To create a rule to detect recon against /readme.html
, add the following to the local_rules.xml
file.
<rule id="100040" level="6"> <if_sid>31100</if_sid> <match>readme.html</match> <description>WordPress Recon - /readme.html accessed.</description> </rule>
This rule will trigger whether you have deleted (recommended) the /readme.html
or not. The rule simply looks for a matching HTTP request in the web servers log file that has the string /readme.html
.
** Alert 1383091680.53706: - local,syslog, 2013 Oct 30 11:08:00 xwing01->/var/log/apache2/access.log Rule: 100040 (level 6) -> 'WordPress Recon - /readme.html accessed.' Src IP: 192.168.1.50 192.168.1.50 - - [30/Oct/2013:11:07:58 +1100] "GET /wordpress/wp-admin/css/install.css?ver=20100228 HTTP/1.1" 304 210 "http://192.168.1.50/wordpress/readme.html" "Mozilla/5.0 (X11; Linux x86_64) AppleWebKit/537.36 (KHTML, like Gecko) Chrome/31.0.1650.34 Safari/537.36"
File integrity checks
A powerful feature of OSSEC is file integrity checking. This feature detects changes to the servers file system indicating a compromise has occurred, or a problem in the system. We can also add the WordPress installation path to the directories that are checked in the file integrity monitoring.
Here is the relevant part of the /var/ossec/etc/ossec.conf
file that requires changing if you wish to add the WordPress installation path to the file. It is also possible to change the frequency of the checks as currently it is configured to check once every 22 hours.
<syscheck> <!-- Frequency that syscheck is executed - default to every 22 hours --> <frequency>79200</frequency> <!-- Directories to check (perform all possible verifications) --> <directories check_all="yes">/etc,/usr/bin,/usr/sbin,/var/www/wordpress</directories> <directories check_all="yes">/bin,/sbin</directories> <!-- Files/directories to ignore --> <ignore>/etc/mtab</ignore> <ignore>/etc/mnttab</ignore> <ignore>/etc/hosts.deny</ignore>
If you add the WordPress path to the file monitoring in the ossec.conf
, you may need to include ignore
paths for the uploads and any caching folders as these contain files that regularly change.

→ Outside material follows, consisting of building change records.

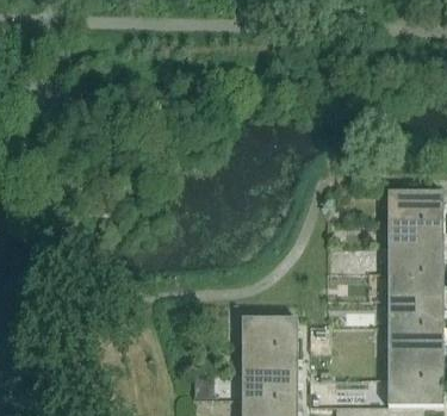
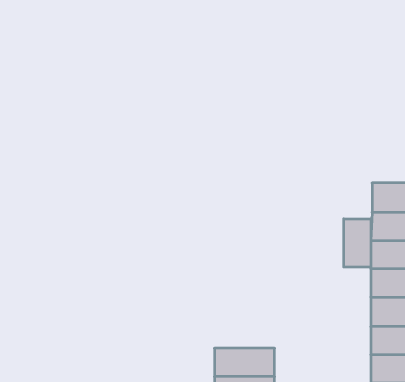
building: none -> [344,219,371,267]
building: [242,318,298,346] -> none

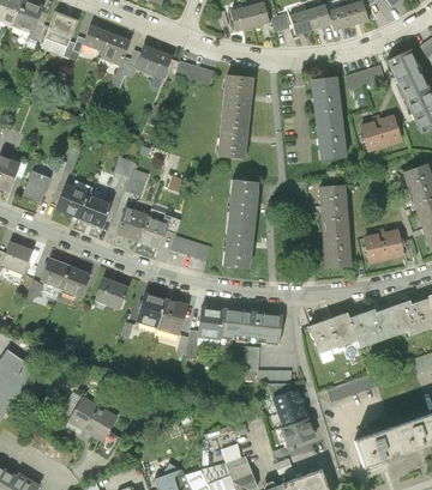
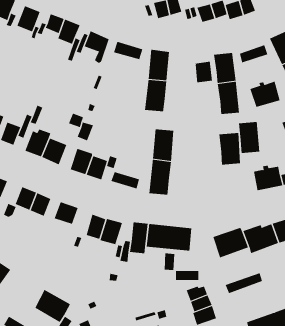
building: none -> [194,61,213,83]
building: [322,225,352,268] -> [238,122,260,153]

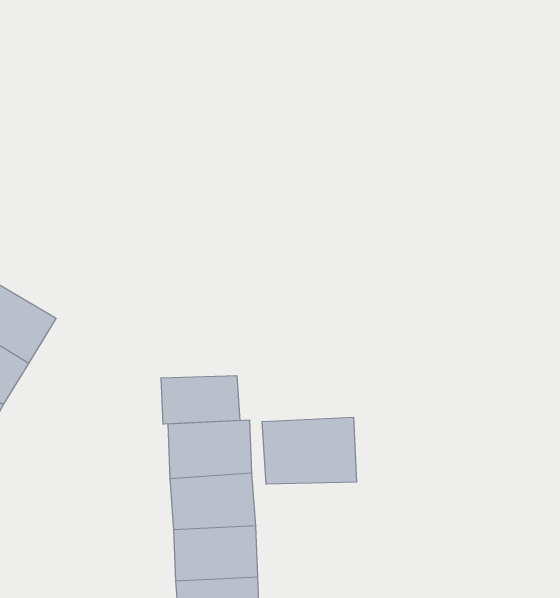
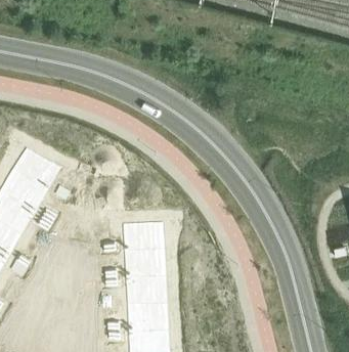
building: [161,376,240,424] -> none
building: [262,417,357,484] -> none

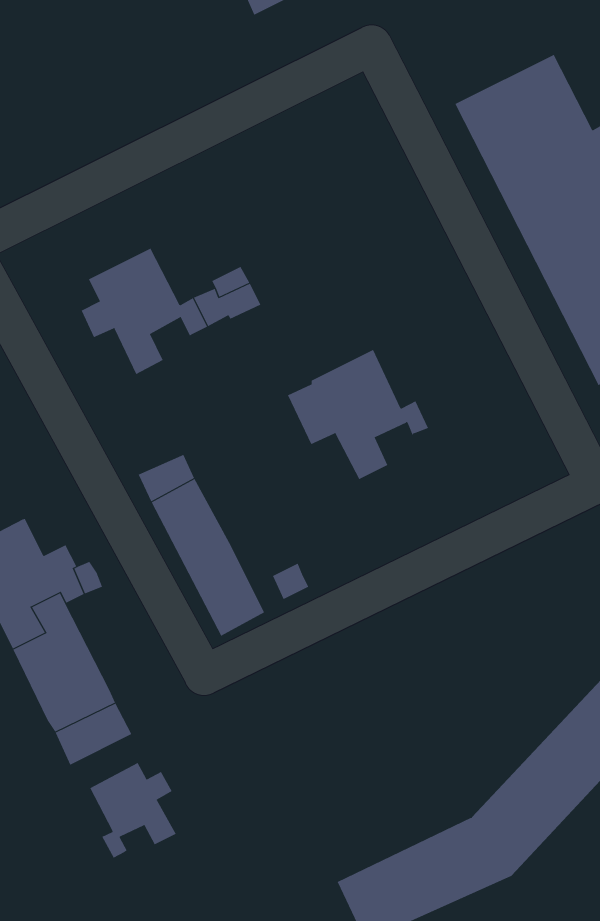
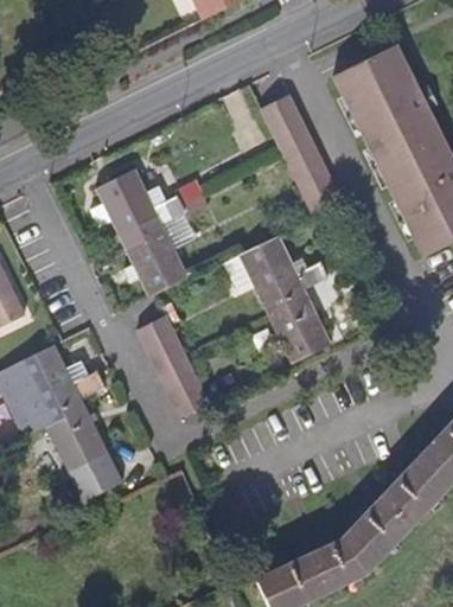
building: none -> [261,97,342,213]
building: none -> [127,213,190,298]
building: none -> [270,281,333,364]
building: [90,762,176,859] -> none

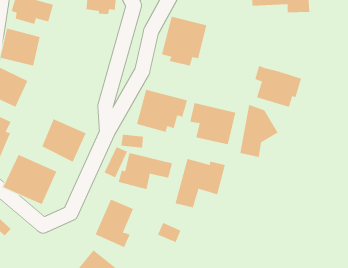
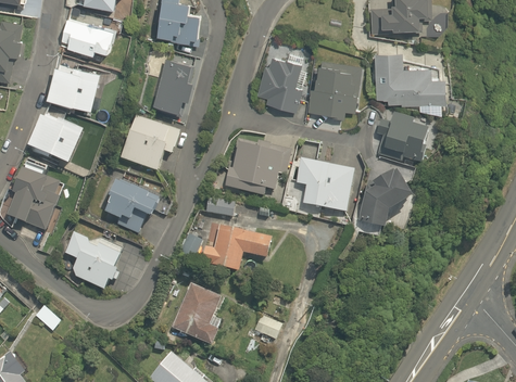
building: none -> [375,53,444,106]
building: none -> [154,59,197,112]
building: none -> [310,66,363,117]
building: none -> [121,117,181,173]
building: [175,158,225,208] -> none

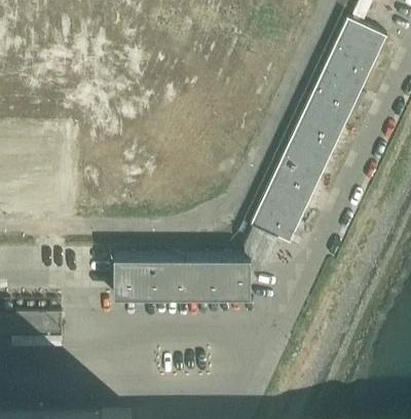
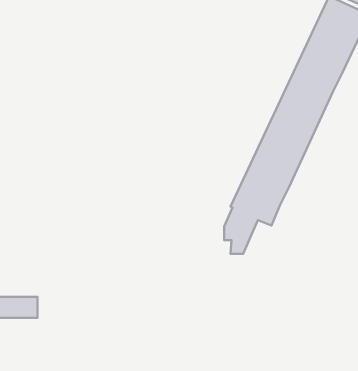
building: [112,258,250,298] -> none

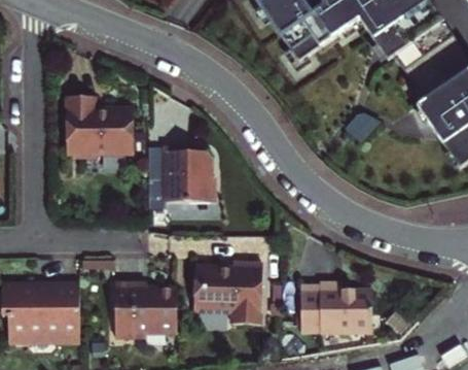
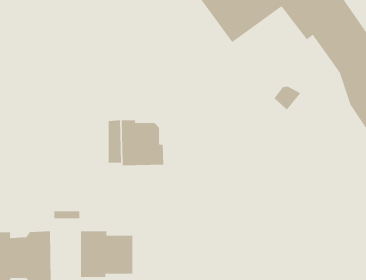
building: [64,97,132,159] -> none
building: [195,263,263,324] -> none
building: [302,280,374,331] -> none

The benefit of adding the WordPress path to your file integrity monitoring is if someone does compromise the system and adds nasty javascript
or dodgy PHP
to any of your WordPress files, this will be detected and you will be alerted.
Default Rules for Server Monitoring
In addition to directly monitoring the WordPress application and Web server logs, having OSSEC on your host will also detect:
- SSH brute force attempts
- New users added to the system
- First time user logged in
- New services (backdoors!) listening (netstat diff)
- lots more..... take a look at
/var/ossec/rules/
Conclusion
Spending 10 minutes setting up OSSEC on your server will provide you with a solid base of security monitoring. With a small investment of time and the right tools, your WordPress install can be as secure as the big boys. Get OSSEC, Get Visibility.